* _Required work_:
Copy each line of the entries below with no changes to wording, spelling, or punctuation.

>> BEGIN Material

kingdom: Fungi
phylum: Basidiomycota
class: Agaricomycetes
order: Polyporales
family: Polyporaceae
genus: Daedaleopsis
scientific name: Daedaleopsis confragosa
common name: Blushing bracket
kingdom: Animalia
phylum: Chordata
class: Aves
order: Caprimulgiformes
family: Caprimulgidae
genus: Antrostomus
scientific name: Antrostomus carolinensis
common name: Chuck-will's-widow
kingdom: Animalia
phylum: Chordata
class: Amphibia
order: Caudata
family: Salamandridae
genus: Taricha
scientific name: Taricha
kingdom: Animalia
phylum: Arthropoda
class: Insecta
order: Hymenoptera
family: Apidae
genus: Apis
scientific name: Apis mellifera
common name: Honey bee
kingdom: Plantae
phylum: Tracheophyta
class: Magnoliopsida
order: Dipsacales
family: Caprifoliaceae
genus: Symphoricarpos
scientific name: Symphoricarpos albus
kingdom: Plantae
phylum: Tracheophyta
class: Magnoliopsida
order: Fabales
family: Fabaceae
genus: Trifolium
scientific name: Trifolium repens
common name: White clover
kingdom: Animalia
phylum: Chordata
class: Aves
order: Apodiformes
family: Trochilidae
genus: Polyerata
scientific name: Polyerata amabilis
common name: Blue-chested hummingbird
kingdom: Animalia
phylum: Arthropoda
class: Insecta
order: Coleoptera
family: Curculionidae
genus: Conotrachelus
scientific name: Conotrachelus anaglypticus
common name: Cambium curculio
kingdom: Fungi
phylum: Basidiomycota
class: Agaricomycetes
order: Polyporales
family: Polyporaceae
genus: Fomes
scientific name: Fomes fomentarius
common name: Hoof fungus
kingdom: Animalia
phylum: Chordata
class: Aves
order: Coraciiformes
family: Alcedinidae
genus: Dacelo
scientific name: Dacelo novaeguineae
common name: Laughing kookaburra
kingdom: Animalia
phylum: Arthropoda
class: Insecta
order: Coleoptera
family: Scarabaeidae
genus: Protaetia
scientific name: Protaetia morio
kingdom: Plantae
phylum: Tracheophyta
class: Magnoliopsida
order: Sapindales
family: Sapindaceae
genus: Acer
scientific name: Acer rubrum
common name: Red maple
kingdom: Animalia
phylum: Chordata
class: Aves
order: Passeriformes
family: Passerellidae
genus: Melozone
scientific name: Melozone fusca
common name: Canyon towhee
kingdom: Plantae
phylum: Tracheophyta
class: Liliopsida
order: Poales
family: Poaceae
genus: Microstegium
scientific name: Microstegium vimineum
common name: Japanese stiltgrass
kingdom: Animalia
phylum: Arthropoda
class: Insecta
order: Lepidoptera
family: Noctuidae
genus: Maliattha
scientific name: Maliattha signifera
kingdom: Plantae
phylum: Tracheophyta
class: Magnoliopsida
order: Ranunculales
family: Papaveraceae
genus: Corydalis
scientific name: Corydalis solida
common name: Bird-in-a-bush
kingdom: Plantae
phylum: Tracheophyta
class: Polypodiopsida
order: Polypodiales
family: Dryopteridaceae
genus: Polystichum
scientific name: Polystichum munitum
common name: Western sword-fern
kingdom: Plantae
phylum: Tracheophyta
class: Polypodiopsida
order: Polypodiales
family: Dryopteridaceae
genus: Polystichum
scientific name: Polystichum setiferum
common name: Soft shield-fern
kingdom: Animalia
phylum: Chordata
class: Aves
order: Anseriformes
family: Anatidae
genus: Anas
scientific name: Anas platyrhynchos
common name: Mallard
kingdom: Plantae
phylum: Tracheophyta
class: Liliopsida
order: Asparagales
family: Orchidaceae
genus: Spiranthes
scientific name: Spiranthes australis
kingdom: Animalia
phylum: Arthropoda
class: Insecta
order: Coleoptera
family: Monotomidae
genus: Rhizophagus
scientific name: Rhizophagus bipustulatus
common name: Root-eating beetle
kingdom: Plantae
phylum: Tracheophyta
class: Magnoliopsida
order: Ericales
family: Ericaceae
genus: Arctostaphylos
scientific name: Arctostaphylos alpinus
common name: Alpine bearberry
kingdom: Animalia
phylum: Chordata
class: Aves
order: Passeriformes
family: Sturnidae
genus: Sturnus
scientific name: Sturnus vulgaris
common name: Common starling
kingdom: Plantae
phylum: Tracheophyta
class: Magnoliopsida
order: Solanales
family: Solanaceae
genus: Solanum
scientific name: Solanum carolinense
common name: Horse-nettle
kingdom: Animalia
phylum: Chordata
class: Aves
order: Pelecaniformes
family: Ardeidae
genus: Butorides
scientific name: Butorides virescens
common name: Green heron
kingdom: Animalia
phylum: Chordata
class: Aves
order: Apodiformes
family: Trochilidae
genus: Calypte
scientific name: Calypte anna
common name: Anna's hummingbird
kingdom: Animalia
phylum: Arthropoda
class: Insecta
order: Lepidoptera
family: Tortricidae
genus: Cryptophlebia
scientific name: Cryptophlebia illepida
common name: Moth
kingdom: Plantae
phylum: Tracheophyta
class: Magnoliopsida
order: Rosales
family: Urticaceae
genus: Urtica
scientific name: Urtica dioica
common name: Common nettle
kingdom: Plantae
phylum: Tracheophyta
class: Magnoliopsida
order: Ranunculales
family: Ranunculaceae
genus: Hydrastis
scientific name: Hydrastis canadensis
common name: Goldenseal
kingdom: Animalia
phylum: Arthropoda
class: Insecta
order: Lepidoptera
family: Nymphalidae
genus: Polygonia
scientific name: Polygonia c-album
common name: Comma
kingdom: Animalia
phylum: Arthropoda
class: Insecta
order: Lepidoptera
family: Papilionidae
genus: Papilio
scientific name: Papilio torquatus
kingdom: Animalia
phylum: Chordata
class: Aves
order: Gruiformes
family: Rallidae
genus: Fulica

>> END Material

* _Finished exercise_:
kingdom: Fungi
phylum: Basidiomycota
class: Agaricomycetes
order: Polyporales
family: Polyporaceae
genus: Daedaleopsis
scientific name: Daedaleopsis confragosa
common name: Blushing bracket
kingdom: Animalia
phylum: Chordata
class: Aves
order: Caprimulgiformes
family: Caprimulgidae
genus: Antrostomus
scientific name: Antrostomus carolinensis
common name: Chuck-will's-widow
kingdom: Animalia
phylum: Chordata
class: Amphibia
order: Caudata
family: Salamandridae
genus: Taricha
scientific name: Taricha
kingdom: Animalia
phylum: Arthropoda
class: Insecta
order: Hymenoptera
family: Apidae
genus: Apis
scientific name: Apis mellifera
common name: Honey bee
kingdom: Plantae
phylum: Tracheophyta
class: Magnoliopsida
order: Dipsacales
family: Caprifoliaceae
genus: Symphoricarpos
scientific name: Symphoricarpos albus
kingdom: Plantae
phylum: Tracheophyta
class: Magnoliopsida
order: Fabales
family: Fabaceae
genus: Trifolium
scientific name: Trifolium repens
common name: White clover
kingdom: Animalia
phylum: Chordata
class: Aves
order: Apodiformes
family: Trochilidae
genus: Polyerata
scientific name: Polyerata amabilis
common name: Blue-chested hummingbird
kingdom: Animalia
phylum: Arthropoda
class: Insecta
order: Coleoptera
family: Curculionidae
genus: Conotrachelus
scientific name: Conotrachelus anaglypticus
common name: Cambium curculio
kingdom: Fungi
phylum: Basidiomycota
class: Agaricomycetes
order: Polyporales
family: Polyporaceae
genus: Fomes
scientific name: Fomes fomentarius
common name: Hoof fungus
kingdom: Animalia
phylum: Chordata
class: Aves
order: Coraciiformes
family: Alcedinidae
genus: Dacelo
scientific name: Dacelo novaeguineae
common name: Laughing kookaburra
kingdom: Animalia
phylum: Arthropoda
class: Insecta
order: Coleoptera
family: Scarabaeidae
genus: Protaetia
scientific name: Protaetia morio
kingdom: Plantae
phylum: Tracheophyta
class: Magnoliopsida
order: Sapindales
family: Sapindaceae
genus: Acer
scientific name: Acer rubrum
common name: Red maple
kingdom: Animalia
phylum: Chordata
class: Aves
order: Passeriformes
family: Passerellidae
genus: Melozone
scientific name: Melozone fusca
common name: Canyon towhee
kingdom: Plantae
phylum: Tracheophyta
class: Liliopsida
order: Poales
family: Poaceae
genus: Microstegium
scientific name: Microstegium vimineum
common name: Japanese stiltgrass
kingdom: Animalia
phylum: Arthropoda
class: Insecta
order: Lepidoptera
family: Noctuidae
genus: Maliattha
scientific name: Maliattha signifera
kingdom: Plantae
phylum: Tracheophyta
class: Magnoliopsida
order: Ranunculales
family: Papaveraceae
genus: Corydalis
scientific name: Corydalis solida
common name: Bird-in-a-bush
kingdom: Plantae
phylum: Tracheophyta
class: Polypodiopsida
order: Polypodiales
family: Dryopteridaceae
genus: Polystichum
scientific name: Polystichum munitum
common name: Western sword-fern
kingdom: Plantae
phylum: Tracheophyta
class: Polypodiopsida
order: Polypodiales
family: Dryopteridaceae
genus: Polystichum
scientific name: Polystichum setiferum
common name: Soft shield-fern
kingdom: Animalia
phylum: Chordata
class: Aves
order: Anseriformes
family: Anatidae
genus: Anas
scientific name: Anas platyrhynchos
common name: Mallard
kingdom: Plantae
phylum: Tracheophyta
class: Liliopsida
order: Asparagales
family: Orchidaceae
genus: Spiranthes
scientific name: Spiranthes australis
kingdom: Animalia
phylum: Arthropoda
class: Insecta
order: Coleoptera
family: Monotomidae
genus: Rhizophagus
scientific name: Rhizophagus bipustulatus
common name: Root-eating beetle
kingdom: Plantae
phylum: Tracheophyta
class: Magnoliopsida
order: Ericales
family: Ericaceae
genus: Arctostaphylos
scientific name: Arctostaphylos alpinus
common name: Alpine bearberry
kingdom: Animalia
phylum: Chordata
class: Aves
order: Passeriformes
family: Sturnidae
genus: Sturnus
scientific name: Sturnus vulgaris
common name: Common starling
kingdom: Plantae
phylum: Tracheophyta
class: Magnoliopsida
order: Solanales
family: Solanaceae
genus: Solanum
scientific name: Solanum carolinense
common name: Horse-nettle
kingdom: Animalia
phylum: Chordata
class: Aves
order: Pelecaniformes
family: Ardeidae
genus: Butorides
scientific name: Butorides virescens
common name: Green heron
kingdom: Animalia
phylum: Chordata
class: Aves
order: Apodiformes
family: Trochilidae
genus: Calypte
scientific name: Calypte anna
common name: Anna's hummingbird
kingdom: Animalia
phylum: Arthropoda
class: Insecta
order: Lepidoptera
family: Tortricidae
genus: Cryptophlebia
scientific name: Cryptophlebia illepida
common name: Moth
kingdom: Plantae
phylum: Tracheophyta
class: Magnoliopsida
order: Rosales
family: Urticaceae
genus: Urtica
scientific name: Urtica dioica
common name: Common nettle
kingdom: Plantae
phylum: Tracheophyta
class: Magnoliopsida
order: Ranunculales
family: Ranunculaceae
genus: Hydrastis
scientific name: Hydrastis canadensis
common name: Goldenseal
kingdom: Animalia
phylum: Arthropoda
class: Insecta
order: Lepidoptera
family: Nymphalidae
genus: Polygonia
scientific name: Polygonia c-album
common name: Comma
kingdom: Animalia
phylum: Arthropoda
class: Insecta
order: Lepidoptera
family: Papilionidae
genus: Papilio
scientific name: Papilio torquatus
kingdom: Animalia
phylum: Chordata
class: Aves
order: Gruiformes
family: Rallidae
genus: Fulica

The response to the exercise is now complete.